Os braços da mãe que sustentam a criancinha dão segurança a este ser necessitado de proteção. A segurança da nova criaturinha não se verificaria mesmo fosse com a presença de um exército para defendê-la de qualquer possível ataque. A mãe protege muito mais com seu carinho e seu amor contínuo, que a faz serviçal contínua do bebê assumido como seu tesouro absoluto.

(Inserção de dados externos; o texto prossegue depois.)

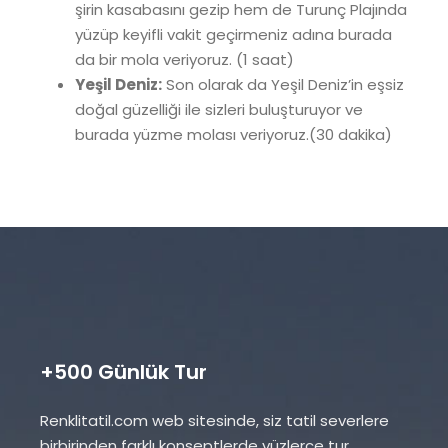
şirin kasabasını gezip hem de Turunç Plajında
yüzüp keyifli vakit geçirmeniz adına burada
da bir mola veriyoruz. (1 saat)
Yeşil Deniz:
Son olarak da Yeşil Deniz’in eşsiz
doğal güzelliği ile sizleri buluşturuyor ve
burada yüzme molası veriyoruz.(30 dakika)
+500 Günlük Tur
Renklitatil.com web sitesinde, siz tatil severlere
birbirinden farklı konseptlerde yüzlerce tur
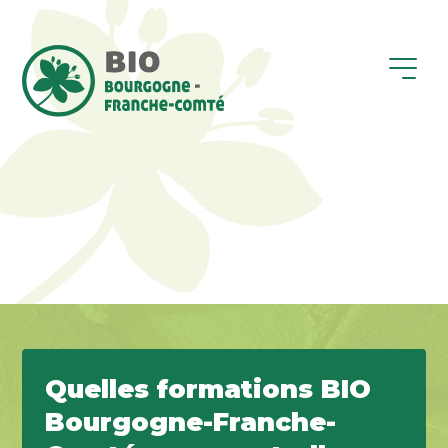
Quelles formations BIO
Bourgogne-Franche-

Com Jesus há o predicado ainda muito maior: após a ressurreição, não apresentou meios de segurança materiais para seus discípulos. Sua paz deve durar para eles em proporção à aceitação contínua de sua pessoa. Sua presença é geradora de segurança na ordem sobrenatural, que inclui também a natural. A transmissão da paz é mais do que um desejo verbal. É a comunicação da mesma com sua presença promotora de tranquilidade. “A paz esteja convosco!” (Jo 20, 19). Os discípulos experimentaram a paz duradoura, mesmo nas perseguições e enfrentamento do martírio. A paz não está baseada simplesmente na ordem psicológica ou emocional. Ela se sedimenta na certeza do ideal defendido com amor Aquele que é a finalidade última da existência. A religiosidade, que baseia a busca da paz no sentimento de euforia com isenção de problemas a enfrentar, pode causar mera ilusão e tranquilidade passageira. A paz de Cristo necessariamente passa pela certeza do bem realizado por amor ao semelhante, em vista da missão apresentada por Ele. Inclui a certeza de Sua presença em cada passo da vida.

Ato contínuo à apresentação da paz, Jesus dá a missão aos discípulos. “Como o Pai me enviou, também eu vos envio” (Jo 20, 21). Na realização do projeto de vida apresentado pelo Senhor está a paz a ser levada a todos. Esta, no entanto, se baseia na verdade e na justiça. A verdade de Jesus não aceita egoísmo, falta de compromisso com o bem do semelhante, exclusão pessoal e social, desrespeito à vida, à dignidade humana, aos mais frágeis, à família, ao ético, ao meio ambiente, à religião… A justiça vai além daquela dos fariseus, que engana o semelhante. É misericordiosa. Olha para as necessidades dos outros, principalmente dos deixados de lado no tocante à suas necessidades de cidadania.

Tomé só compreendeu a presença de Jesus quando se viu enganado no seu conceito quanto à pessoa dele. A fé pura passa pela confiança absoluta na pessoa e na verdade de Jesus. Vem, então, a manifestação do reconhecimento da verdade. “Meu Senhor e meu Deus!” (Jo 20, 28). Quando se acredita que Cristo é realmente o Filho de Deus, se assume a missão de levar sua paz a todos. Até hoje não têm faltado os promotores de sua paz. Eles não só defendem a anulação das guerras, mas promovem a segurança que provém de quem ama o semelhante a ponto de ser verdadeiro baluarte da justiça misericordiosa para se conseguir a paz duradoura. A segurança não vem dos canhões e sim do amor que gera solidariedade e união de esforços para o trabalho da inclusão de cada ser humano no convívio realizador com os outros. Só quem experimenta a paz fundamentada em Deus é capaz de promover o bem do outro.

“Os discípulos se alegraram por verem o Senhor” (Jo 20). De fato, a certeza da presença do Senhor ressuscitado dá garantia de êxito na missão. Isso produz paz!